L’histoire s’arrête là. L’artiste a cinquante ans, la Joconde n’est pas terminée … 




Un des problèmes du biopic étant la vraisemblance de l’acteur, une durée de trente années, avec fausse barbe reste possible, quand le seul portrait avéré de Léonard est celui d’un vieillard. 











L’acteur (Aidan Turner) est bon, trop beau et pas très intellectuel, charismatique diraient les addict. On ne peut donc pas comparer.


Fictions.. afflictions.

Le destin de l’artiste, se construit sur l’abandon, la perte de la mère, le rapport conflictuel au père, fort loin de la réalité, mais permet de faire réapparaitre la vision de l’oiseau, aigle ou vautour, au-dessus du berceau de l’enfant, merci Sigmund. On trouvera une autre expérience du vol..


Le père

L’histoire des états de l’Italie, fin XVè, évacue rapidement les Médicis de Florence au profit de la dynastie des Sforza, ducs de Milan, sur vingt années: « un univers impitoyable »:  

Ludovico, dit le More, fut régent puis duc après avoir éliminé son neveu Jean Galéas. Son épouse chérie, Béatrice, meurt en couches à la bonne date, le neveu mourut à l’âge de 25 ans; 

La féérie à la Cour de Sforza finit très mal 
Ici le récit dramatise les faits, et donne une clé pour le développement de la fiction. Je spolie.. Le neveu est empoisonné adolescent, Leonard est témoin.. Le Duc prit pour maitresse, en vrai Lucrèce Crivelli, la dame d’honneur, qui dans la série s’incarne dans le personnage féminin principal, Caterina, l’amie, (même prénom que la mère) supposée maitresse de Leonard qui donc après coup, devient mère d’un héritier dangereux pour la succession, et ou l’honneur du peintre .. 
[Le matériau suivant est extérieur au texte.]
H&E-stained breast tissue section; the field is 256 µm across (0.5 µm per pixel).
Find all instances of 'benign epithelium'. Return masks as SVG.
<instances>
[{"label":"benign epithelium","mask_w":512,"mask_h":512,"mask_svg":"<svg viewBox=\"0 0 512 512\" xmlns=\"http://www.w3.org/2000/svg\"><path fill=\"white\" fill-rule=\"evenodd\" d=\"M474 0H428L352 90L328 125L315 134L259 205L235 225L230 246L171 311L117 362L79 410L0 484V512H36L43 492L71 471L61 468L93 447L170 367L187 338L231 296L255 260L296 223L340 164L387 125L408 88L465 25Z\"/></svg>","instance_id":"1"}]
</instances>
L’ami du Duc, et son émissaire, un fort honnête homme, Galeazo Sanseverino, devient ici le meilleur des traitres et assassins.  Un acteur prodigieux dans la série des méchants.. Une  fin  méritée, à la fin dans la série, quand le vrai devint condottière auprès de Louis XII.
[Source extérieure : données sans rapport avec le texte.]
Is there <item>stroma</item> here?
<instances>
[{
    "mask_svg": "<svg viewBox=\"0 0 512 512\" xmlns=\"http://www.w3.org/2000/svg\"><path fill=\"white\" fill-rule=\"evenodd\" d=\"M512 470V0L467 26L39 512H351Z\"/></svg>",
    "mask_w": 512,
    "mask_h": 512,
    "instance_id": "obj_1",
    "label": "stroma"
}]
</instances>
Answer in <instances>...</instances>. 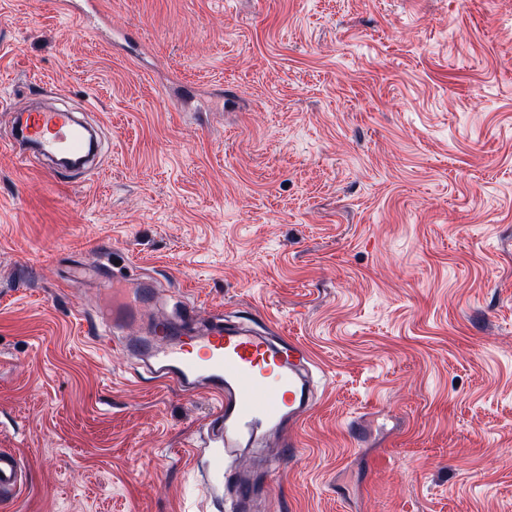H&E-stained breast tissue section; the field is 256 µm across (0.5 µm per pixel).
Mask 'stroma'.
<instances>
[{
    "label": "stroma",
    "mask_w": 512,
    "mask_h": 512,
    "mask_svg": "<svg viewBox=\"0 0 512 512\" xmlns=\"http://www.w3.org/2000/svg\"><path fill=\"white\" fill-rule=\"evenodd\" d=\"M0 0V512H233L213 401L100 346L78 268L301 343L324 373L269 512H512V0ZM74 116L62 109L29 112L24 115L21 132L43 158L83 155L87 143L85 129ZM22 460L11 452L0 450V499L13 500L25 490Z\"/></svg>",
    "instance_id": "obj_1"
}]
</instances>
Au service de Cesar Borgia, autre famille terrifiante, Leonard expérimente ses compétences d’ingénieur. Son retour à Florence, plus occupé par les recherches théoriques achoppe sur la finition des portraits... On sait maintenant comment « Léda » a disparu.. (elle existe au musée)


Pour les séquences de création, la mise en oeuvre des machines qui furent sans doute la plus importante part du travail de Leonard coïncident avec les dessins des carnets- bien reproduits.



 Depuis la grue, (en fait un emprunt à Brunelleschi ) les échafaudages mobiles, les machineries théâtrales et les balistes et autres engins militaires, tout s’adapte au scénario, 



on ajoute le «podomètre » pour arpentage qui doit tout à un tambour mécanisé et à un projet d'automobile. . La bicyclette en revanche n'a pas trouvé d'usage. 


Salai et Leonard arpentent la ville, des billes, un compte-tour..

La longue séquence de la conception de la statue équestre est conforme au carnet qui la détaille 

Modèle de cavalier..

et aux gravures qui furent faites avant sa destruction, un avatar des guerres, le plomb fut reconverti en canons. 



Du coté de la peinture, le récit insiste sur les projets non terminés, ce qui fut la réalité, tout en respectant la mise en scènes de l’élaboration en cours, dessins préparatoires, cartons et mise en place de la composition sur le support.  


Le savoir faire italien: Des coups de pinceaux, (sans main coupée) les assistants se chargent du travail.  Les débats sur la perspective sont conformes aux textes, comme la scénographie de la Cène l’est à l’Évangile de Jean.  



Les dialogues réitèrent l’obsession de la recherche de la vérité pour les portraits, face à des modèles assez ressemblants, une belle série de jolies jeunes femmes. 


Caterina, le retour..


La douce amie de Leonard, (l’actrice Caterina de Angelis, un nom prédestiné) l’incarnation de l’amour (chaste), ressuscite, happy ending, grâce à la foi en l’art du petit juge, le deus ex machina, de cette longue affaire. Le huitième épisode plonge à un niveau pathétiquement sentimental..Ne jamais  écouter le version française...


Ludovico (James d’Arcy, impeccable) prisonnier en France mourra avant Leonardo, devenu peintre officiel de François 1er et travaillant pour le Château de Chambord… 


Ne reste, comme toujours qu’à admirer les oeuvres originales,  ou se délecter de l’ouvrage de Ralph Steadman,  dessinateur aussi génial que le maitre: MOI LEONARD DE VINCI.